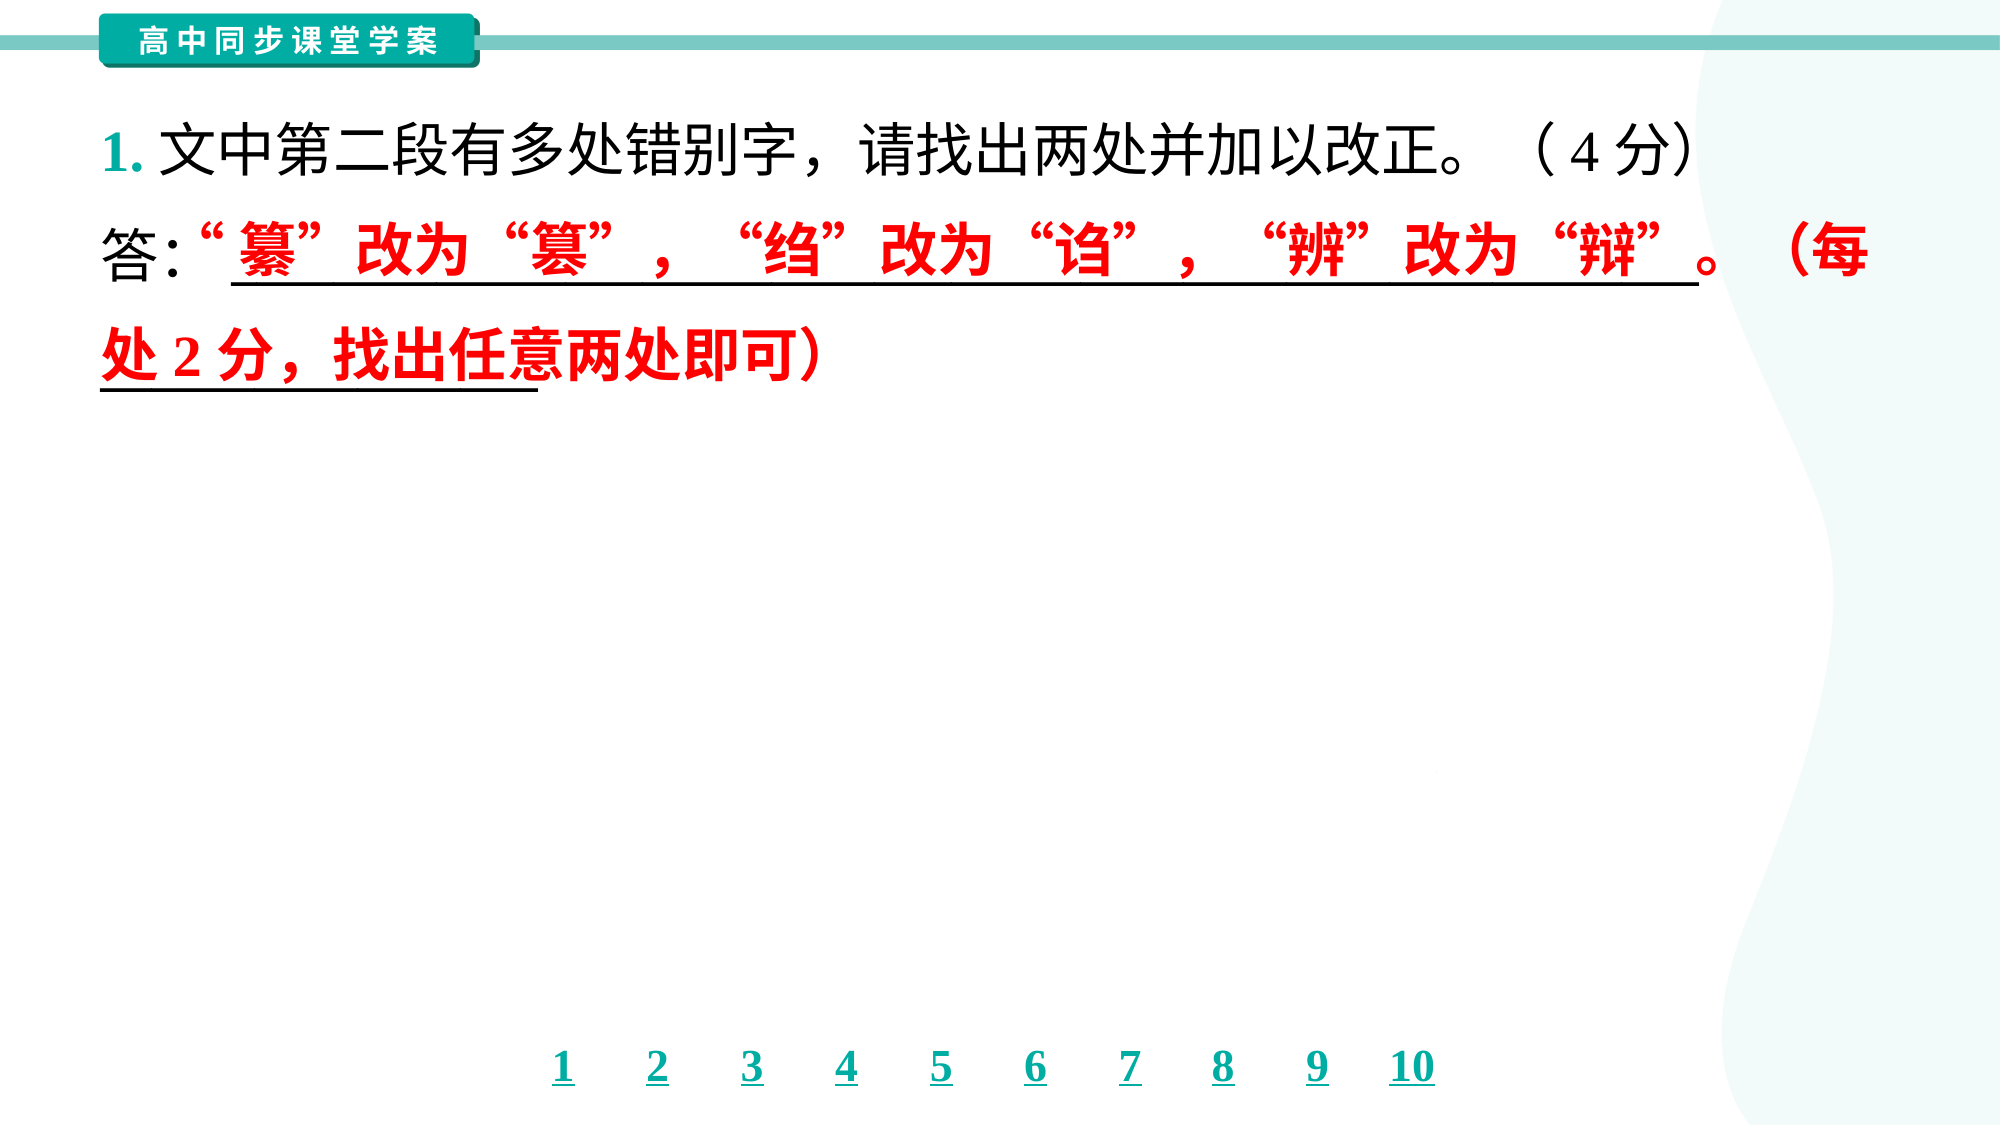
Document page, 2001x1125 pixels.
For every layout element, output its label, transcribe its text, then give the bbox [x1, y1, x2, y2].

text_box 1.文中第二段有多处错别字，请找出两处并加以改正。（4分） 答：_________________________________________________________ _________________ [100, 388, 1899, 396]
text_box 1.文中第二段有多处错别字，请找出两处并加以改正。（4分） 答：_________________________________________________________ _________________ [100, 76, 1899, 177]
picture [0, 0, 2000, 1125]
text_box “纂”改为“篡”，“绉”改为“诌”，“辨”改为“辩”。（每处2分，找出任意两处即可） [100, 177, 1899, 388]
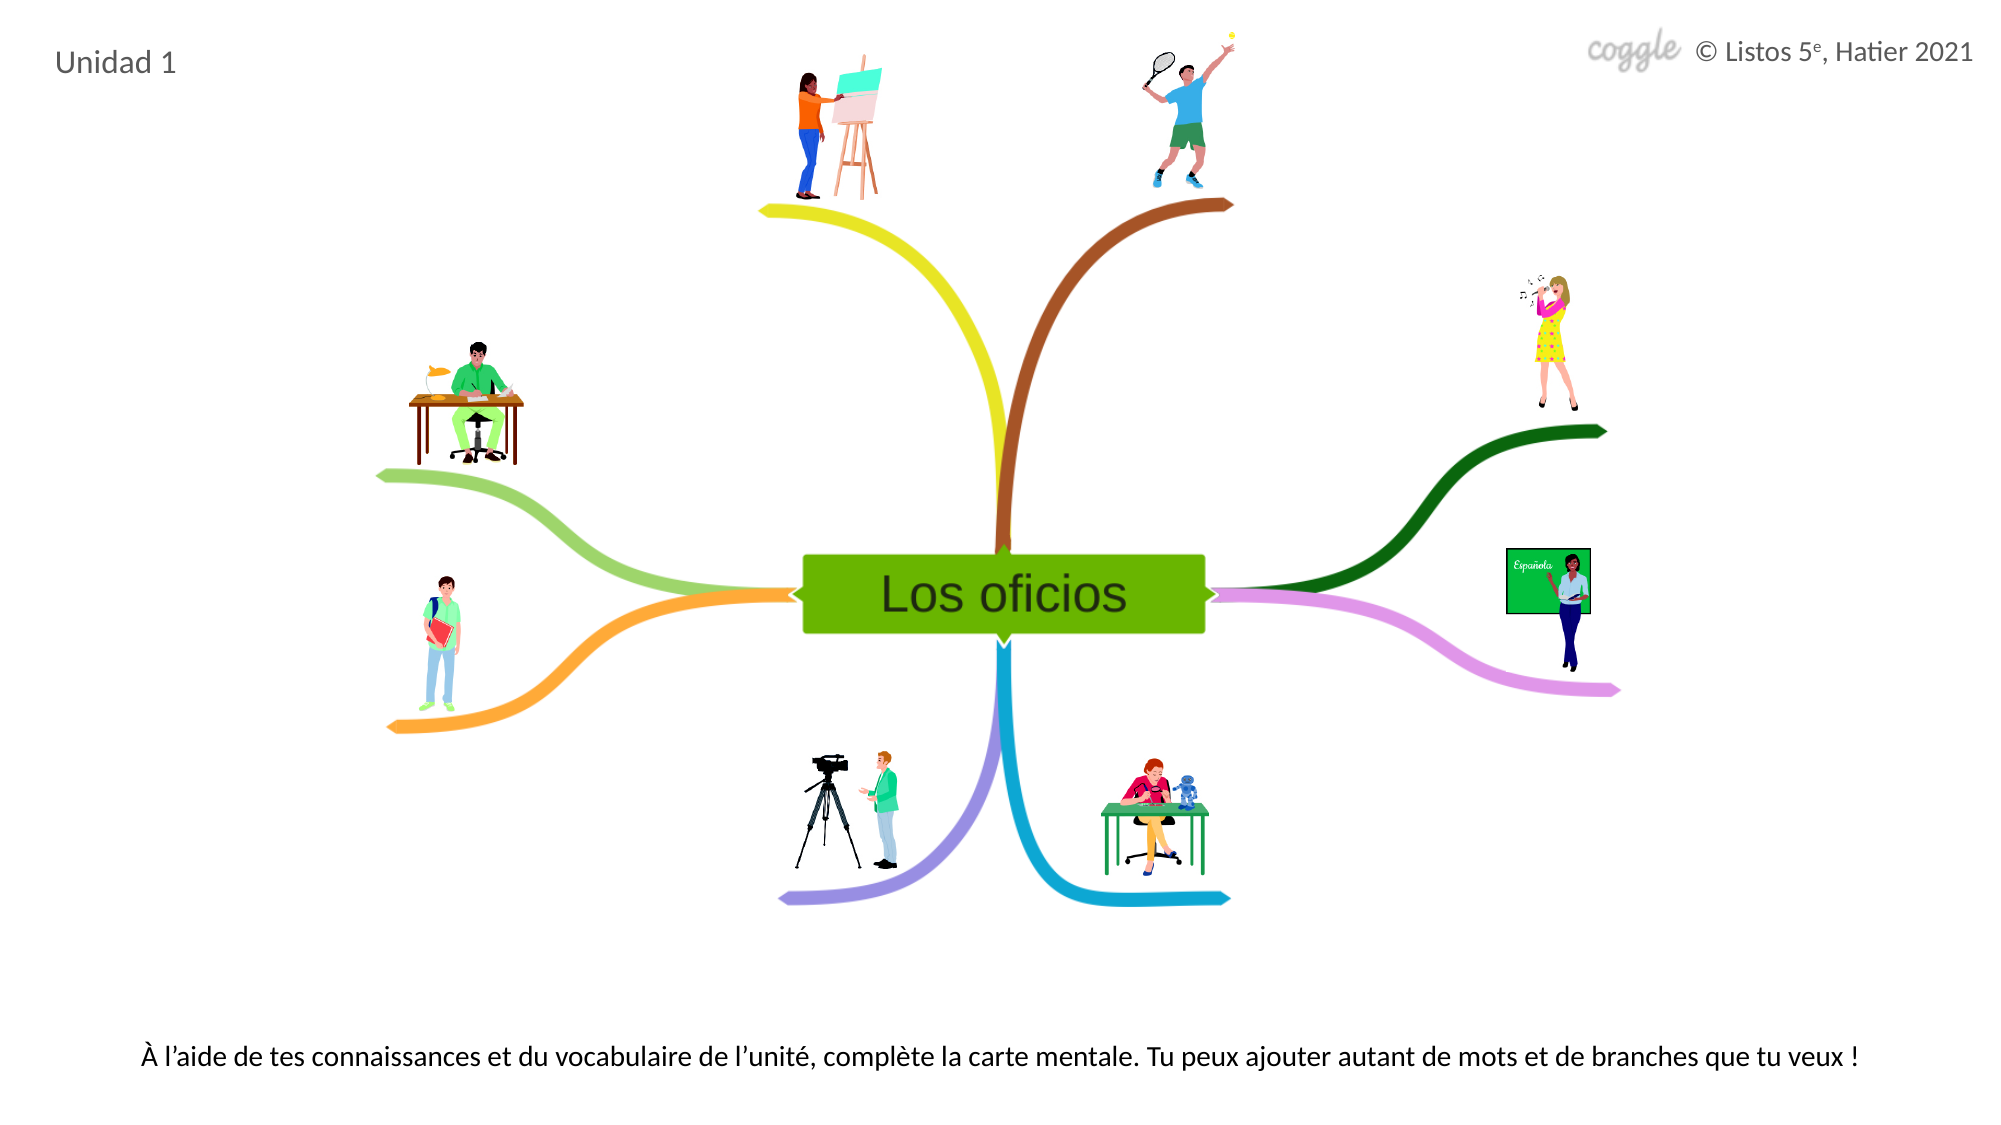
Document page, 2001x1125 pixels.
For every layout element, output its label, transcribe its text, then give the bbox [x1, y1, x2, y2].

text_box © Listos 5e, Hatier 2021 [1710, 25, 2000, 75]
picture [335, 32, 1691, 965]
text_box À l’aide de tes connaissances et du vocabulaire de l’unité, complète la carte mentale. Tu peux ajouter autant de mots et de branches que tu veux ! [126, 1030, 1900, 1080]
text_box Unidad 1 [40, 32, 211, 87]
picture [1565, 19, 1710, 81]
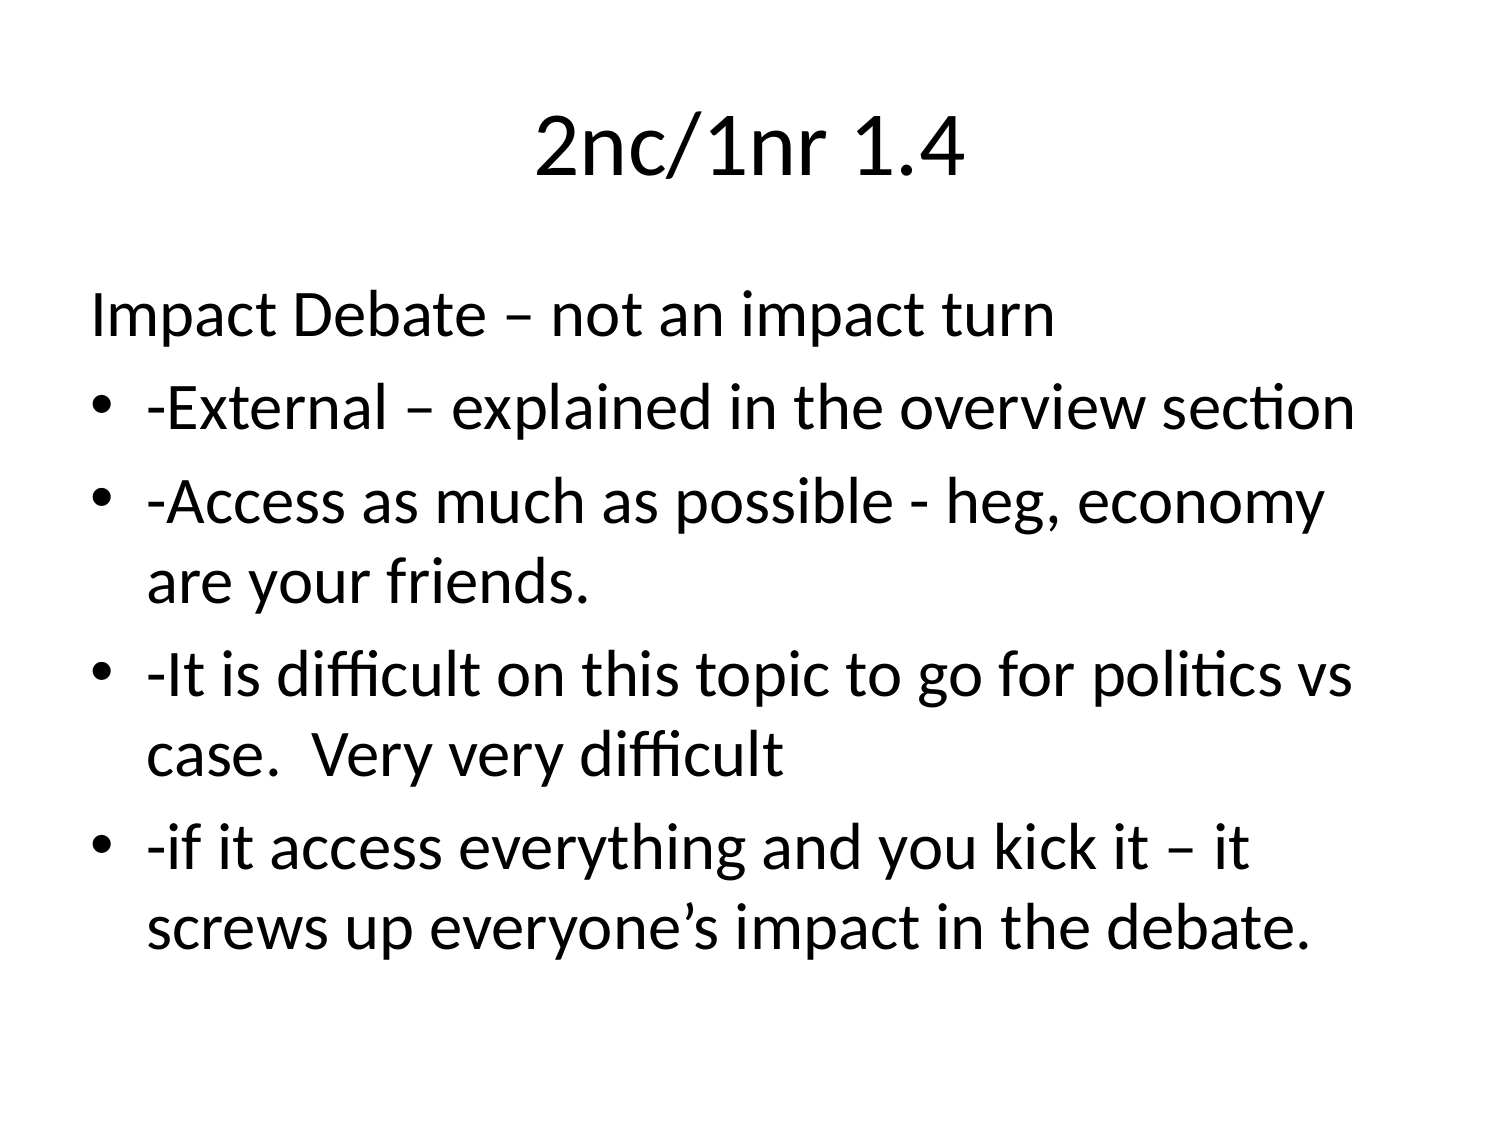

## YOUR ASSIGNMENT
Give the records again exactly, without pictures.

## FINISHED EXERCISE
Document page, 2001x1125 pixels.
For every layout element, output its label, transcribe its text, then give the bbox [x1, y1, x2, y2].

text_box 1.文中第二段有多处错别字，请找出两处并加以改正。（4分） 答：_________________________________________________________ _________________ [100, 388, 1899, 396]
text_box 1.文中第二段有多处错别字，请找出两处并加以改正。（4分） 答：_________________________________________________________ _________________ [100, 76, 1899, 177]
picture [0, 0, 2000, 1125]
text_box “纂”改为“篡”，“绉”改为“诌”，“辨”改为“辩”。（每处2分，找出任意两处即可） [100, 177, 1899, 388]
Document page, 2001x1125 pixels.
For every layout element, output its label, transcribe its text, then give the bbox [x1, y1, x2, y2].

text_box © Listos 5e, Hatier 2021 [1710, 25, 2000, 75]
picture [335, 32, 1691, 965]
text_box À l’aide de tes connaissances et du vocabulaire de l’unité, complète la carte mentale. Tu peux ajouter autant de mots et de branches que tu veux ! [126, 1030, 1900, 1080]
text_box Unidad 1 [40, 32, 211, 87]
picture [1565, 19, 1710, 81]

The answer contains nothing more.